Spam has been a persistent problem with internet-based email, and still remains one. It consumes resources, wastes time, fills up inboxes, and annoys users. Even more than that, it can lower the trust that an organization is taking due care to protect its users. To counter this, many companies have implemented anti-spam solutions to reduce the emails that get to their servers.
Yet this is no longer enough. More than just advertisements, email has become a major gateway for fraud. The Nigerian Prince scams still persist, with their blatant spelling errors, or silly stipulations, but this is not the threat. Phishing and malware attachments comprise one of the greatest threats to any organization that utilizes email.
Phishing now is sophisticated using real email addresses that have been spoofed, with fake sites that may look nicer than the real one, and perfect wording to imitate a real email. These are very hard to detect and can lead to people entering in PII or credit card information into a scammer’s website, then forwards to the real one seamlessly (known as a man-in-the-middle attack). These are not easy to notice even by experienced users who don’t hover over the URL.
Phishing attacks may download programs to the device, which can turn a PC or phone into a bot. Botnets can be quite large, and I personally have investigated a machine that was part of a network of 700,000 bots. While not all were from phishing alone, even 1% of just this single instance is quite a lot of people who fell victim to such a good rouse.

WORK REQUEST A -> Please reproduce the passage on spam and phishing from "Phishing now is" up to and including "over the URL.".
WORK REQUEST B -> In the passage on spam and phishing, how many bots were in the network that included the machine the writer investigated?

DATA FOR ANALYSIS ->
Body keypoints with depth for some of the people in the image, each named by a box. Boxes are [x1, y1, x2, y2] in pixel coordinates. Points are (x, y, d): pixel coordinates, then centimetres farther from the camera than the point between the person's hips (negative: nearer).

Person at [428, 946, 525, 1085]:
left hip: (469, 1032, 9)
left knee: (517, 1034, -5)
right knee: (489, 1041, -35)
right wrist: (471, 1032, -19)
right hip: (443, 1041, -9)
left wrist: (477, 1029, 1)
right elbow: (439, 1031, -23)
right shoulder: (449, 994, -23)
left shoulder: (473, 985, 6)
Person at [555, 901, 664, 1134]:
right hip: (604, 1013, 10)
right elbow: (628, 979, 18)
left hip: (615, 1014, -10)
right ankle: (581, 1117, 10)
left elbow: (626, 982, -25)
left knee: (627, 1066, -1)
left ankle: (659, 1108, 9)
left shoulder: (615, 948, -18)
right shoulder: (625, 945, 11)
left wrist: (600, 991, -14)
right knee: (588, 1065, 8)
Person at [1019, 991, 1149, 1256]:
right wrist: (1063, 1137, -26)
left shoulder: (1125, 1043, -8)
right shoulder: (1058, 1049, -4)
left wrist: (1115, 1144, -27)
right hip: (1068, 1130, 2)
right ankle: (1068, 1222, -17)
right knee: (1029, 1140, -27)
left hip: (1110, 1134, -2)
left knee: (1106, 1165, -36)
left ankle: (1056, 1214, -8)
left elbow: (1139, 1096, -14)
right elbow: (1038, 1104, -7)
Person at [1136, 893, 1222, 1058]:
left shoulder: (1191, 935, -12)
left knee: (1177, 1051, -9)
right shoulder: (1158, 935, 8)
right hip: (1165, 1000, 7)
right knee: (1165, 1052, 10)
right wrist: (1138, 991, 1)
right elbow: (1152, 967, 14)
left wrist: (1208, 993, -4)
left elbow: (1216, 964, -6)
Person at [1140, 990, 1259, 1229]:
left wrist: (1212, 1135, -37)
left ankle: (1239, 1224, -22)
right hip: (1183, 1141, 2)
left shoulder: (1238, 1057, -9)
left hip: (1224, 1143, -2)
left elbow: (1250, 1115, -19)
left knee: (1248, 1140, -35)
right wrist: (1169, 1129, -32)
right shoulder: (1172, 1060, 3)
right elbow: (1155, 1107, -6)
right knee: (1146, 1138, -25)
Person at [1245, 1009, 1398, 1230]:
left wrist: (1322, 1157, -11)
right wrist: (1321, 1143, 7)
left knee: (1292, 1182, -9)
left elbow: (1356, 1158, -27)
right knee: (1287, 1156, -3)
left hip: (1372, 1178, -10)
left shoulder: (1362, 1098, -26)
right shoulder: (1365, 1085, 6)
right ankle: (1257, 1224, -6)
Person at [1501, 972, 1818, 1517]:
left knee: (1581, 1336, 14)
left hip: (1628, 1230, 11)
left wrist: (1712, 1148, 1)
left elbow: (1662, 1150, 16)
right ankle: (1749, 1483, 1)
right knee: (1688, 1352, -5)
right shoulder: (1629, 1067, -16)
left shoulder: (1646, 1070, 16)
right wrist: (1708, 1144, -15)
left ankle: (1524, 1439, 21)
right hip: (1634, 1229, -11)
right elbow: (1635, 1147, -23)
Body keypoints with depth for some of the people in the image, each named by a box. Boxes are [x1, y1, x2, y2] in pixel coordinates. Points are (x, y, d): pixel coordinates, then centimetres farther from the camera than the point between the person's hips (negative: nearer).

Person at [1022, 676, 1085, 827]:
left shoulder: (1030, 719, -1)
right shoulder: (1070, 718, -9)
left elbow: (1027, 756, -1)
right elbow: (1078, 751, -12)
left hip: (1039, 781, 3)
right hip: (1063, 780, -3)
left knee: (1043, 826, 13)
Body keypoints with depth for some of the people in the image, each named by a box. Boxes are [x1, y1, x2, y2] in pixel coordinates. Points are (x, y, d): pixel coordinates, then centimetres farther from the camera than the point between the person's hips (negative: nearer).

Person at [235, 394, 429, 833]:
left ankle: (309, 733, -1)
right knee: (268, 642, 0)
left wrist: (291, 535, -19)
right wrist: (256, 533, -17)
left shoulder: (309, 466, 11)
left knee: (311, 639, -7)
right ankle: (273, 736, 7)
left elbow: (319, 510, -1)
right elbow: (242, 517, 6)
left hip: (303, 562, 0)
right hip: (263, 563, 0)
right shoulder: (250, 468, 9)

EXERCISE ANSWER A ->
Phishing now is sophisticated using real email addresses that have been spoofed, with fake sites that may look nicer than the real one, and perfect wording to imitate a real email. These are very hard to detect and can lead to people entering in PII or credit card information into a scammer’s website, then forwards to the real one seamlessly (known as a man-in-the-middle attack). These are not easy to notice even by experienced users who don’t hover over the URL.

EXERCISE ANSWER B -> 700,000 bots.